[Excerpted data — start]
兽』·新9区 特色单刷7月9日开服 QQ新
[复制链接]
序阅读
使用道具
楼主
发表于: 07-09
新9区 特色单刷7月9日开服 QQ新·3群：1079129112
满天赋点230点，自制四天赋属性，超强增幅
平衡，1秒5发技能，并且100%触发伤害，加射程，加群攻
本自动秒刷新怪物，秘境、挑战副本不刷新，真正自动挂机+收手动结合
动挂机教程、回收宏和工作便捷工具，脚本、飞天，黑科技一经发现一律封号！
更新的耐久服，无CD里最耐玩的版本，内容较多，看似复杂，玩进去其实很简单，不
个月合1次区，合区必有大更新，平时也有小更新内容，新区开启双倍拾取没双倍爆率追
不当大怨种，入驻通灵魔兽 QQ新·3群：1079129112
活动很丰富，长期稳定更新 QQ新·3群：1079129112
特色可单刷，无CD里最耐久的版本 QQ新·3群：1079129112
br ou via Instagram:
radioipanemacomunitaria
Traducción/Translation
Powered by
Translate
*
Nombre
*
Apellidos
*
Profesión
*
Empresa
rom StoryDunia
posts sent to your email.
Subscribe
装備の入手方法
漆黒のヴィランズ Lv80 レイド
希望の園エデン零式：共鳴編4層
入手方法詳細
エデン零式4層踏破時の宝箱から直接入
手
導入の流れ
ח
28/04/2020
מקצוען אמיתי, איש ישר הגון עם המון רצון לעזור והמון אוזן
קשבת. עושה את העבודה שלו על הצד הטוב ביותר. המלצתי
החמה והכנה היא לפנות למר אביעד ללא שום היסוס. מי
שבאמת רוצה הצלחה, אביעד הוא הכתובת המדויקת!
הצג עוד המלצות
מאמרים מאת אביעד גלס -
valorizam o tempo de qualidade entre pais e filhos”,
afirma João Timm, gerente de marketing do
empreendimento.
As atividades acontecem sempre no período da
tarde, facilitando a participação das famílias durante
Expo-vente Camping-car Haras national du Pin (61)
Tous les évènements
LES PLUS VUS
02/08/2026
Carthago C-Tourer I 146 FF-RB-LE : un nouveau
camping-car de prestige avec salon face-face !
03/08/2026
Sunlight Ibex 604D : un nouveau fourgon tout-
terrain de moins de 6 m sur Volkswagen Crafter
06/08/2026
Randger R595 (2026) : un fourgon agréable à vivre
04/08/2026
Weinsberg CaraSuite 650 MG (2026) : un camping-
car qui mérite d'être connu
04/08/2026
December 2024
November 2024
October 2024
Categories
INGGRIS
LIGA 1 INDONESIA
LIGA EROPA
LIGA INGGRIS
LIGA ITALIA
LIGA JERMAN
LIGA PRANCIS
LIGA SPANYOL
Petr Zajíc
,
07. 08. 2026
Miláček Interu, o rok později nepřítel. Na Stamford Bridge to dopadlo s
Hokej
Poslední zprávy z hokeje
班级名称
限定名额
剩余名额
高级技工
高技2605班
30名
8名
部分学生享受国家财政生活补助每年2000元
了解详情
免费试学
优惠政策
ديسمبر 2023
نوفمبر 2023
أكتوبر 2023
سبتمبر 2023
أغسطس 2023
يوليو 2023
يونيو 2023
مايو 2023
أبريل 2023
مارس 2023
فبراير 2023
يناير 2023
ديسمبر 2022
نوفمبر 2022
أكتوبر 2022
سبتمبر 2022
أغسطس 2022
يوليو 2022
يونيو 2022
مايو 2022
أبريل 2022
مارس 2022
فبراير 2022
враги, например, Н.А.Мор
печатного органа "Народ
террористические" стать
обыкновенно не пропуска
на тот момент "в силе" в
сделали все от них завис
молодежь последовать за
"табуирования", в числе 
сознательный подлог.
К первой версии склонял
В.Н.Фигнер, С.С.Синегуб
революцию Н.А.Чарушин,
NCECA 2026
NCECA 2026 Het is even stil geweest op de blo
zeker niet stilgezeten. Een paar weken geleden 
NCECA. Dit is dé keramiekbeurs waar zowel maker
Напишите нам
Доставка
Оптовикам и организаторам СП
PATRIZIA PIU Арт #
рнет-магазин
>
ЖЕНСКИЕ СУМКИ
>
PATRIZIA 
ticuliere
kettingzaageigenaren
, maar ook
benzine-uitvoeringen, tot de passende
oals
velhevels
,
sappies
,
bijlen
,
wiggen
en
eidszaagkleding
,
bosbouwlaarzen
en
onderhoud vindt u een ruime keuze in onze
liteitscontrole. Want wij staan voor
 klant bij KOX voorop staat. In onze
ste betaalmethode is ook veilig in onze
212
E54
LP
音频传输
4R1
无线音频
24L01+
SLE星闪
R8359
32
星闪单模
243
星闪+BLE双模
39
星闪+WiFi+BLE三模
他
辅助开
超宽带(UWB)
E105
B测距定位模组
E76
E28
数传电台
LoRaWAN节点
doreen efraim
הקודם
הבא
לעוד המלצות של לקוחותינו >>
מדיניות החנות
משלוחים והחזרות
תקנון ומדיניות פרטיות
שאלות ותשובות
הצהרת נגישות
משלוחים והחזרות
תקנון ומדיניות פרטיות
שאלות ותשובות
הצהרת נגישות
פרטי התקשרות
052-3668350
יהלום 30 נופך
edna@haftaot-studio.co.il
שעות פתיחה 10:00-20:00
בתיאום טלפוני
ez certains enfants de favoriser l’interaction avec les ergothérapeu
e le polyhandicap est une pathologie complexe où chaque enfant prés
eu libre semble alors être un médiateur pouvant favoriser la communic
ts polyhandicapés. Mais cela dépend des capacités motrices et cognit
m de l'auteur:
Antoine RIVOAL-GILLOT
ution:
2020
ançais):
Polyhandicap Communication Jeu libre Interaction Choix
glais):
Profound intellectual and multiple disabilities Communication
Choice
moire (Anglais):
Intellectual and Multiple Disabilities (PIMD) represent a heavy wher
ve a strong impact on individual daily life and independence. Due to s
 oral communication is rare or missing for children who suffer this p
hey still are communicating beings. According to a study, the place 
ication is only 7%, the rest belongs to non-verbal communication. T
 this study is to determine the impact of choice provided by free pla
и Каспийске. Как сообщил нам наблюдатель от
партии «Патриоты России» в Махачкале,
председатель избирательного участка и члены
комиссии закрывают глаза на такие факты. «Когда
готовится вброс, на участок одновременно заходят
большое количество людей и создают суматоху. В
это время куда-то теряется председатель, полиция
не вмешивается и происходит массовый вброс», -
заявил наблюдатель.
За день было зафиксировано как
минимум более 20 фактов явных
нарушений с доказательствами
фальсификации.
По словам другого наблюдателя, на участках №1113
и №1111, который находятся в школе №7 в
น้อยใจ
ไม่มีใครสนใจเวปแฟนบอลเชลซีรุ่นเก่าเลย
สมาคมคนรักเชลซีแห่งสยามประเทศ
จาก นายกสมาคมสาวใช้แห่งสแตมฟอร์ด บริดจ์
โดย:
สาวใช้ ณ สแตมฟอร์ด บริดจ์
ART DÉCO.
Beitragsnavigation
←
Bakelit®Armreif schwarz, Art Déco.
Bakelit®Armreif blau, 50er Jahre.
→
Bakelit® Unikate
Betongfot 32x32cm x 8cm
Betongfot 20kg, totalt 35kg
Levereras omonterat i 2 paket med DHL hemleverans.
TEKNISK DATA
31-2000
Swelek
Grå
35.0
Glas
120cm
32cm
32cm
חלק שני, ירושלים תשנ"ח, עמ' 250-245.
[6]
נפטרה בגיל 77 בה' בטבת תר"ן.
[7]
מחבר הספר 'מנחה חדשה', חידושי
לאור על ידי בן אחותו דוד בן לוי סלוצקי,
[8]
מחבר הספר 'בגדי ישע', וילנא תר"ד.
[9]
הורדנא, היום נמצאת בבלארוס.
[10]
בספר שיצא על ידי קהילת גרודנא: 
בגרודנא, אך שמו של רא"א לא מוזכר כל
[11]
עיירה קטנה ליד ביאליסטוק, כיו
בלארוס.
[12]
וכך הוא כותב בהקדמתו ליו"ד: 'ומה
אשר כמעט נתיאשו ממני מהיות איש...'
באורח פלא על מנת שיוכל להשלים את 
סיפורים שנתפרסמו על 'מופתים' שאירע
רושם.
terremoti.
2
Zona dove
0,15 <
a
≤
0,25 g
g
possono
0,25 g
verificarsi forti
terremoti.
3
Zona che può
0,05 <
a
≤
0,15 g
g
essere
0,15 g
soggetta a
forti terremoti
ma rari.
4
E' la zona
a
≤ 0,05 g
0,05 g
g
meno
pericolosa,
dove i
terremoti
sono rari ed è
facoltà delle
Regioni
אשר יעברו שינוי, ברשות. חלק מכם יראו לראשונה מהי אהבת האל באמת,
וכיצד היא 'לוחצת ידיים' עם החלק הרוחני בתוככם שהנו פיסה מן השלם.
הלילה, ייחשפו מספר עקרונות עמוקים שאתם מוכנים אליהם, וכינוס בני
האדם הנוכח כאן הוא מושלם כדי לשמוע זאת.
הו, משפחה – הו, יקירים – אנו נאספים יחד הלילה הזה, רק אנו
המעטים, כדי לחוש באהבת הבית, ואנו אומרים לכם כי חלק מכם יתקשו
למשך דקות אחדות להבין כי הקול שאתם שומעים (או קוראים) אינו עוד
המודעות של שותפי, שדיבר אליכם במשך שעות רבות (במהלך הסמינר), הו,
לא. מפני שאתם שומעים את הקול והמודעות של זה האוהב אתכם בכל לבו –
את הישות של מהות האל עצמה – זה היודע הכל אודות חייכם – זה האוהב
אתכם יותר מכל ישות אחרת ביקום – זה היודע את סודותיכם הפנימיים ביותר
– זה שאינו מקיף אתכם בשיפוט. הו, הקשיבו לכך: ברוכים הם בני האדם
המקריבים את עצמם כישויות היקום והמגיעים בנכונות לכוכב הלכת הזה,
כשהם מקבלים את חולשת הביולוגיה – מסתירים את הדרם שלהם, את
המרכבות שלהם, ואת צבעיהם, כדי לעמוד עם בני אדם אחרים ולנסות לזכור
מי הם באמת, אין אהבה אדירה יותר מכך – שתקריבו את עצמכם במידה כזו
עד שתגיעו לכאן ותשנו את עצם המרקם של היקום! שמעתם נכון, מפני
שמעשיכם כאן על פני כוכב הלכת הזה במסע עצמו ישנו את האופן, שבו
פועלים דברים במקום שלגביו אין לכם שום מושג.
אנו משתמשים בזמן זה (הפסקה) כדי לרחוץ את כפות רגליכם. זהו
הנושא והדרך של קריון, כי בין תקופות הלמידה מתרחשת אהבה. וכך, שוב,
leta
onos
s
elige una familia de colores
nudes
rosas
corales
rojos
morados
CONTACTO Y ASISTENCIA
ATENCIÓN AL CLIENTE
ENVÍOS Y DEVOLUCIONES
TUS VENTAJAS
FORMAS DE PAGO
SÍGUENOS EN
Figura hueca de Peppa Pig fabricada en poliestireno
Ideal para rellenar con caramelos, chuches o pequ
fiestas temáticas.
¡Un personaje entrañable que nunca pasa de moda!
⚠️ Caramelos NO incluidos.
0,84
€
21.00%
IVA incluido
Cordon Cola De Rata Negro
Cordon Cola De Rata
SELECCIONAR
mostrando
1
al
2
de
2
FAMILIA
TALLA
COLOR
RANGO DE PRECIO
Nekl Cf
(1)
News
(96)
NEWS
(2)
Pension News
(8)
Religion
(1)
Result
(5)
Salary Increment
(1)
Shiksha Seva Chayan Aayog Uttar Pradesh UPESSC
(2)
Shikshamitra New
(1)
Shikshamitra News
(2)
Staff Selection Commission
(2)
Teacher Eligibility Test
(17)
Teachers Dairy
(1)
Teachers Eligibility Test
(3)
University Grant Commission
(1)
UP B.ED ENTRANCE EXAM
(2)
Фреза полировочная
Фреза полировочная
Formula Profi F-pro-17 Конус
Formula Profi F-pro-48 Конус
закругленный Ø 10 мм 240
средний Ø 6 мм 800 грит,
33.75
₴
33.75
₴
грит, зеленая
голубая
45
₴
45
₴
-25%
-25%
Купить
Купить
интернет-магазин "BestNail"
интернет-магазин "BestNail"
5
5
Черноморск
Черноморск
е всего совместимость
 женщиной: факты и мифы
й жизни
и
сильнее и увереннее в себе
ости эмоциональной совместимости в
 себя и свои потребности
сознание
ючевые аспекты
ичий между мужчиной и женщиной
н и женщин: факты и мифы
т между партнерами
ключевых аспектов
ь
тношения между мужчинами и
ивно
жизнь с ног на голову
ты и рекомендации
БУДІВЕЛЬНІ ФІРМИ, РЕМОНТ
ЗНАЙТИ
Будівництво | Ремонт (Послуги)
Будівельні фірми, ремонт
[Excerpted data — finish]
- Task goal:
Copy the records word for word, from the start of the records through the line that contains "LIGA ITALIA", including that line.

- Result below:
兽』·新9区 特色单刷7月9日开服 QQ新
[复制链接]
序阅读
使用道具
楼主
发表于: 07-09
新9区 特色单刷7月9日开服 QQ新·3群：1079129112
满天赋点230点，自制四天赋属性，超强增幅
平衡，1秒5发技能，并且100%触发伤害，加射程，加群攻
本自动秒刷新怪物，秘境、挑战副本不刷新，真正自动挂机+收手动结合
动挂机教程、回收宏和工作便捷工具，脚本、飞天，黑科技一经发现一律封号！
更新的耐久服，无CD里最耐玩的版本，内容较多，看似复杂，玩进去其实很简单，不
个月合1次区，合区必有大更新，平时也有小更新内容，新区开启双倍拾取没双倍爆率追
不当大怨种，入驻通灵魔兽 QQ新·3群：1079129112
活动很丰富，长期稳定更新 QQ新·3群：1079129112
特色可单刷，无CD里最耐久的版本 QQ新·3群：1079129112
br ou via Instagram:
radioipanemacomunitaria
Traducción/Translation
Powered by
Translate
*
Nombre
*
Apellidos
*
Profesión
*
Empresa
rom StoryDunia
posts sent to your email.
Subscribe
装備の入手方法
漆黒のヴィランズ Lv80 レイド
希望の園エデン零式：共鳴編4層
入手方法詳細
エデン零式4層踏破時の宝箱から直接入
手
導入の流れ
ח
28/04/2020
מקצוען אמיתי, איש ישר הגון עם המון רצון לעזור והמון אוזן
קשבת. עושה את העבודה שלו על הצד הטוב ביותר. המלצתי
החמה והכנה היא לפנות למר אביעד ללא שום היסוס. מי
שבאמת רוצה הצלחה, אביעד הוא הכתובת המדויקת!
הצג עוד המלצות
מאמרים מאת אביעד גלס -
valorizam o tempo de qualidade entre pais e filhos”,
afirma João Timm, gerente de marketing do
empreendimento.
As atividades acontecem sempre no período da
tarde, facilitando a participação das famílias durante
Expo-vente Camping-car Haras national du Pin (61)
Tous les évènements
LES PLUS VUS
02/08/2026
Carthago C-Tourer I 146 FF-RB-LE : un nouveau
camping-car de prestige avec salon face-face !
03/08/2026
Sunlight Ibex 604D : un nouveau fourgon tout-
terrain de moins de 6 m sur Volkswagen Crafter
06/08/2026
Randger R595 (2026) : un fourgon agréable à vivre
04/08/2026
Weinsberg CaraSuite 650 MG (2026) : un camping-
car qui mérite d'être connu
04/08/2026
December 2024
November 2024
October 2024
Categories
INGGRIS
LIGA 1 INDONESIA
LIGA EROPA
LIGA INGGRIS
LIGA ITALIA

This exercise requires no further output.